Zugegeben – damit haben wir nicht gerechnet. Medienberichten zufolge hat ROSS ANTONY nicht nur eine ausgewogene Gästeliste zusammengestellt (Schlagerprofis.de berichtete HIER), sondern gibt den Künstlerinnen und Künstlern sogar die Chance zum Livegesang. Offensichtlich war es sogar ROSS‘ persönlicher Wunsch, etwas Abwechslung in die ansonsten einschlägigen Gästelisten zu bringen und auch die Live-Performance zu zelebrieren. Dabei geht er sogar mit gutem Beispiel voran und wird selber live singen. Sollte das stimmen, können wir nur sagen: Kompliment – das ist aktuell eigentlich nur in einer anderen Musikshow möglich („Schlager-Spaß mit ANDY BORG“).

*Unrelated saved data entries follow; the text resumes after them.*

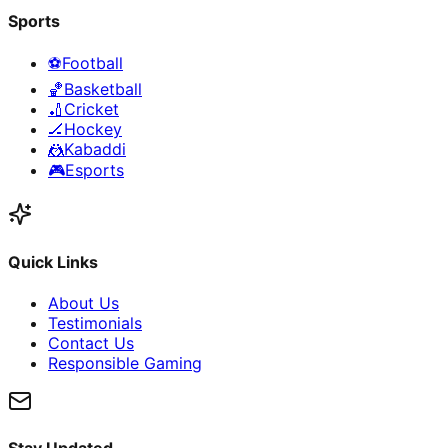
Sports
⚽
Football
🏀
Basketball
🏏
Cricket
🏒
Hockey
🤼
Kabaddi
🎮
Esports
Quick Links
About Us
Testimonials
Contact Us
Responsible Gaming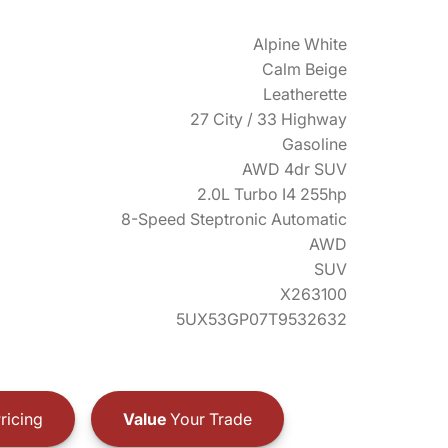
Alpine White
Calm Beige
Leatherette
27 City / 33 Highway
Gasoline
AWD 4dr SUV
2.0L Turbo I4 255hp
8-Speed Steptronic Automatic
AWD
SUV
X263100
5UX53GP07T9532632
ricing
Value
Your Trade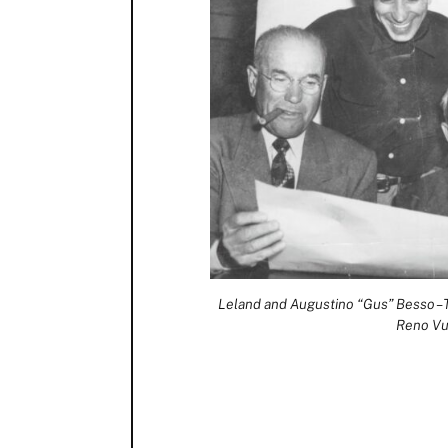
Leland and Augustino “Gus” Besso – T
Reno Vu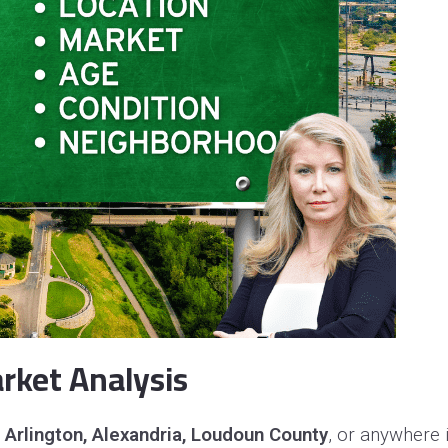
rket Analysis
, Arlington, Alexandria, Loudoun County
, or anywhere i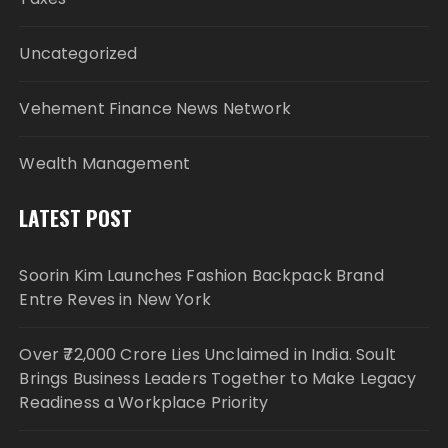
Uncategorized
Vehement Finance News Network
Wealth Management
LATEST POST
Soorin Kim Launches Fashion Backpack Brand
Entre Reves in New York
Over ₹72,000 Crore Lies Unclaimed in India. Soult
Brings Business Leaders Together to Make Legacy
Readiness a Workplace Priority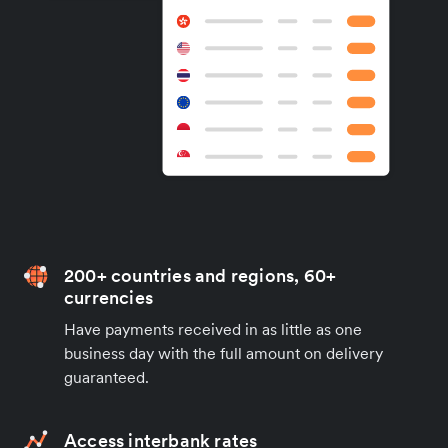
200+ countries and regions, 60+
currencies
Have payments received in as little as one
business day with the full amount on delivery
guaranteed.
Access interbank rates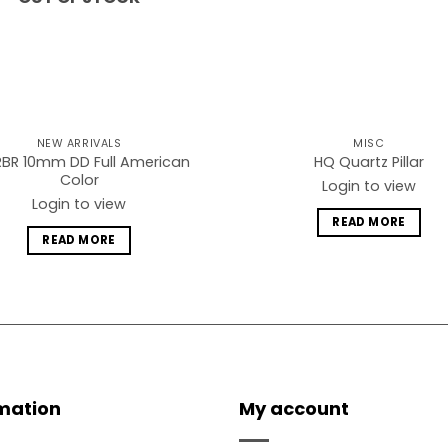
NEW ARRIVALS
MISC
BR 10mm DD Full American
HQ Quartz Pillar
Color
Login to view
Login to view
READ MORE
READ MORE
mation
My account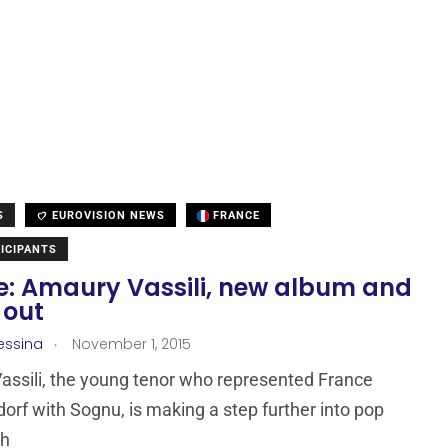
S
EUROVISION NEWS
FRANCE
ICIPANTS
e: Amaury Vassili, new album and
 out
.
essina
November 1, 2015
ssili, the young tenor who represented France
dorf with Sognu, is making a step further into pop
th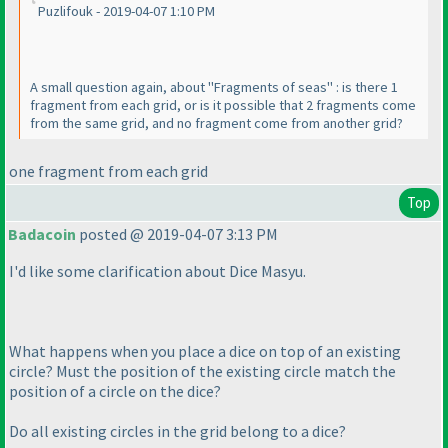
Puzlifouk - 2019-04-07 1:10 PM
A small question again, about "Fragments of seas" : is there 1
fragment from each grid, or is it possible that 2 fragments come
from the same grid, and no fragment come from another grid?
one fragment from each grid
Top
Badacoin
posted @ 2019-04-07 3:13 PM
I'd like some clarification about Dice Masyu.
What happens when you place a dice on top of an existing
circle? Must the position of the existing circle match the
position of a circle on the dice?
Do all existing circles in the grid belong to a dice?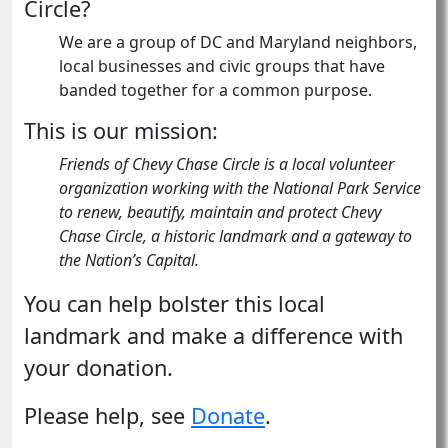
Circle?
We are a group of DC and Maryland neighbors,
local businesses and civic groups that have
banded together for a common purpose.
This is our mission:
Friends of Chevy Chase Circle is a local volunteer
organization working with the National Park Service
to renew, beautify, maintain and protect Chevy
Chase Circle, a historic landmark and a gateway to
the Nation’s Capital.
You can help bolster this local
landmark and make a difference with
your donation.
Please help, see
Donate
.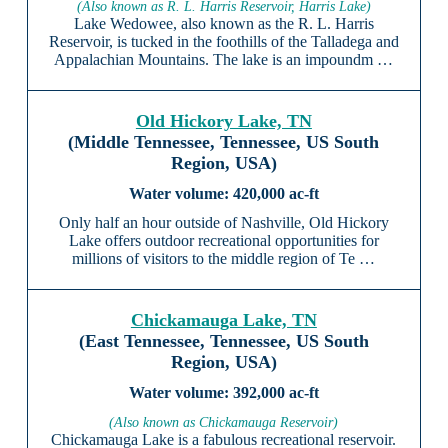
(Also known as R. L. Harris Reservoir, Harris Lake)
Lake Wedowee, also known as the R. L. Harris
Reservoir, is tucked in the foothills of the Talladega and
Appalachian Mountains. The lake is an impoundm …
Old Hickory Lake, TN
(Middle Tennessee, Tennessee, US South
Region, USA)
420,000 ac-ft
Only half an hour outside of Nashville, Old Hickory
Lake offers outdoor recreational opportunities for
millions of visitors to the middle region of Te …
Chickamauga Lake, TN
(East Tennessee, Tennessee, US South
Region, USA)
392,000 ac-ft
(Also known as Chickamauga Reservoir)
Chickamauga Lake is a fabulous recreational reservoir.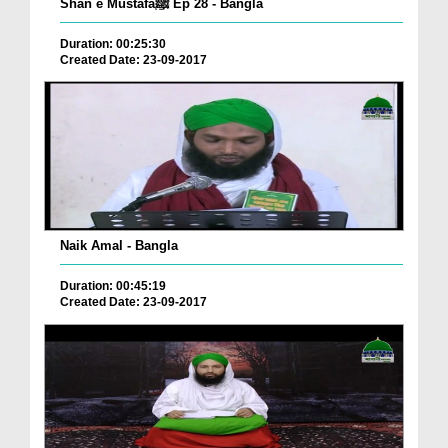
Shan e Mustafaﷺ Ep 28 - Bangla
Duration: 00:25:30
Created Date: 23-09-2017
Naik Amal - Bangla
Duration: 00:45:19
Created Date: 23-09-2017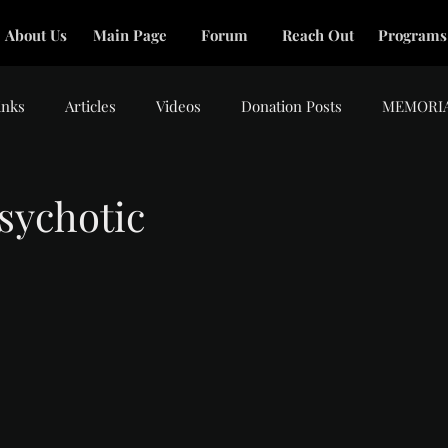
About Us
Main Page
Forum
Reach Out
Programs
inks
Articles
Videos
Donation Posts
MEMORI
sychotic
tars.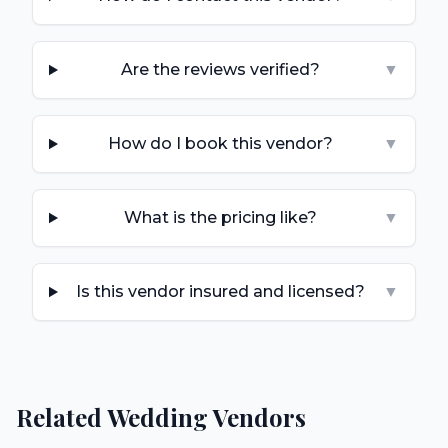
Are the reviews verified?
▼
How do I book this vendor?
▼
What is the pricing like?
▼
Is this vendor insured and licensed?
▼
Related Wedding Vendors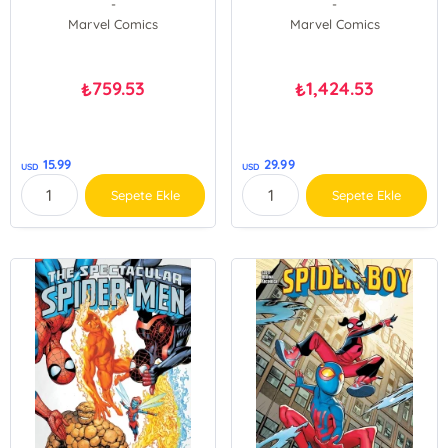
-
-
Marvel Comics
Marvel Comics
759.53
1,424.53
₺
₺
15.99
29.99
USD
USD
Sepete Ekle
Sepete Ekle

Show-Elemente kommen nicht zu kurz

Da das Wort „Show“ im Sendungstitel vorkommt, wird es in der Sendung auch Showeinlagen geben. Beispielsweise hat ROSS den Comedian MATZE KNOP eingeladen, der in die eine oder andere „Promi-Rolle“ schlüpfen wird. Auch eine Cheerleader-Gruppe („THE PEACHES“) wird für gute Unterhaltung sorgen. Das sind ja tolle Aussichten und wirklich ein Grund, einzuschalten.

MDR-Pressetext

Es ist Zeit für frischen Schlager, traumhafte Musik, frühlingshaften Partyspaß und es ist Zeit für eine neue Show „Die Ross Antony Show“! Schlagerstar und Entertainer Ross Antony begrüßt in der ersten Ausgabe seiner Musikshow bekannte Künstlerinnen und Künstler, tolle Musiker und Musikerinnen und natürlich auch Newcomer. Gemeinsam mit seinen Gästen möchte Ross Antony im Wonnemonat Mai so richtig Lust auf den noch jungen Frühling 2021 machen.